Conference and exhibition centre

Brighton Centre is a conference and exhibition centre located in Brighton, England. It is the largest of its kind in southern England, and is regularly used for conferences of the UK political parties and other bodies of national importance. The venue has the capacity to accommodate up to 5,000 delegates, although rooms in the building can be used for weddings and banquets.

It has also been used as a live music venue since it was opened by James Callaghan on 19 September 1977. It was designed in a Brutalist style by architects Russell Diplock & Associates, who made extensive use of textured concrete. The venue is situated in the centre of Brighton on the sea front and is within 200 metres of major hotels. In 2004, it was estimated that the centre generated £50 million in revenue for Brighton.

== History ==
Bing Crosby's final performance was at Brighton Centre on 10 October 1977. He died of a heart attack four days later, while at a golf tournament in Spain.

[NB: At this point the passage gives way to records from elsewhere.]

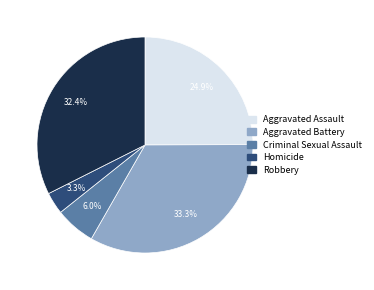

Rank the categories by value from lowest to highest.

Homicide, Criminal Sexual Assault, Aggravated Assault, Robbery, Aggravated Battery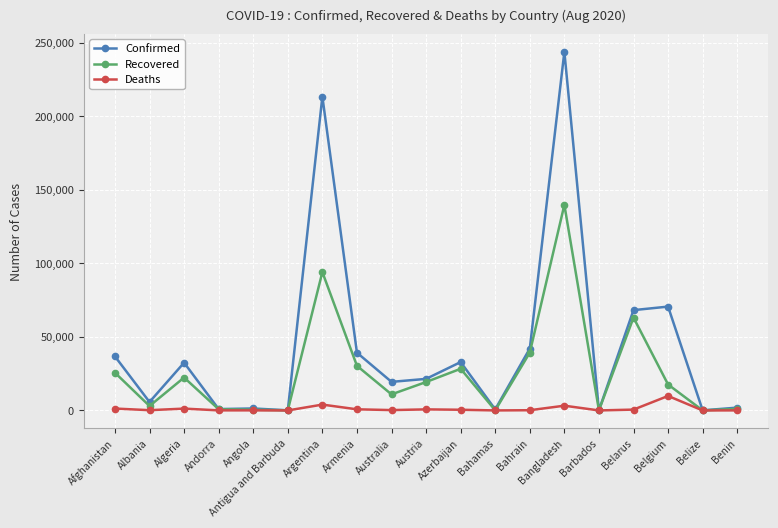

At which category is the sum across all series the highest?

Bangladesh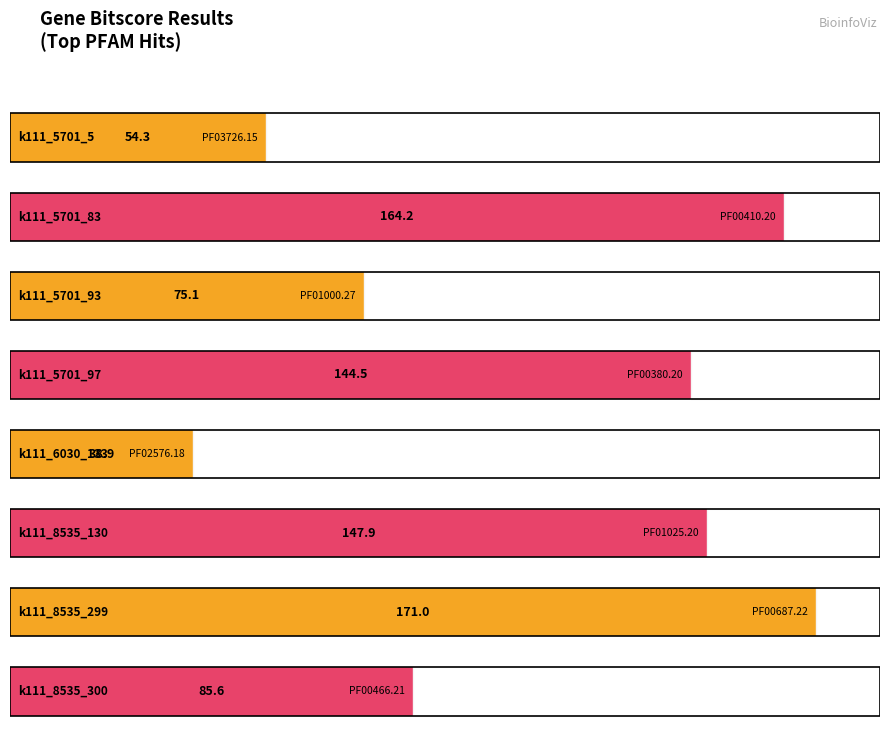

What is the difference between the maximum and minimum values?

132.1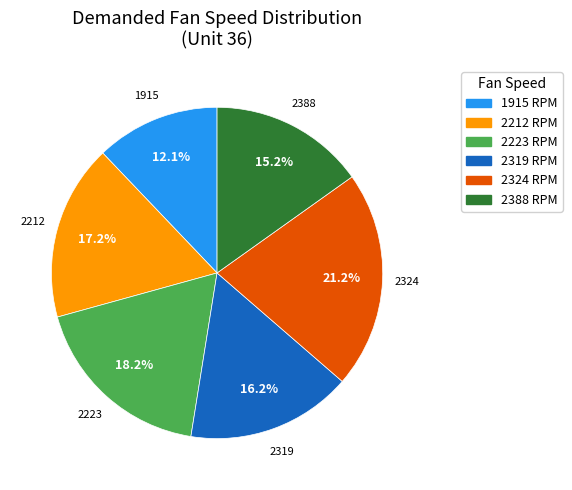

Is the sum of 2212 and 1915 greater than half?

No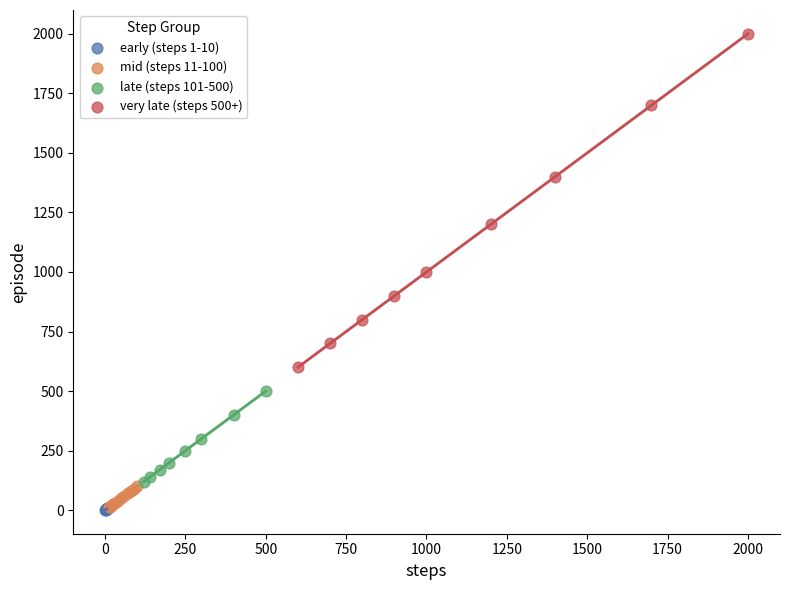

What are all the series names shown in the legend?

early (steps 1-10), mid (steps 11-100), late (steps 101-500), very late (steps 500+)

The Jacksons performed on 10 February 1979 as part of their Destiny World Tour.

The Who performed on 10 and 11 November 1979 as part of their Who Are You Tour, and returned as part of their Face Dances Tour in 1981, and in 2006 as part of their Endless Wire Tour.

Queen performed on 10 and 11 December 1979 as part of their Crazy Tour.

Bob Marley and The Wailers performed on 8 and 9 July 1980 as part of their Uprising Tour.

Between 1978 and 1995 it was the venue for the Brighton International tennis tournament, an annual event on the WTA Tour. Champions of the event included Chris Evert, Martina Navratilova and Steffi Graf.

From 29 to 30 November 1983, pop duo Wham! performed their final dates on their debut UK tour, titled Club Fantastic Tour.

On 11 December 1982, The Jam played their last gig in the Conference Room at Brighton Centre.

From 9–15 September 1989, the Liberal Democrats held their first Liberal Democrat Conference at Brighton Centre, after the party's formation in the previous year.

In 1991 and 1992, the World Wrestling Federation (WWF) came to the venue as part of their 'World' and 'European Rampage Again' Tours. The promotion would return to the venue (as WWE) numerous times in the 2010s.

In 2003 and 2004, Brighton Centre hosted the 2003 and 2004 British Open snooker, from 8–16 November.

On 17 December 2006 comedy rock duo Tenacious D performed as part of their Pick of Destiny Tour, Neil Hamburger was the opening act. On 13 May 2024 they returned as part of their Spicy Meatball Tour opened by Dave Hill.

==Renovations==
In March 2003, there were proposals to demolish the centre at the end of 2005, and replace it with a new exhibition and conference centre by 2008. The centre was given a £1 million renovation in 2012. In November 2014, demolition proposals were made again, but these were to demolish the centre to extend the Churchill Square shopping centre, and then build a new 10,000 capacity exhibition and conference centre on derelict land near the Brighton Marina. In November 2019, these plans were revisited.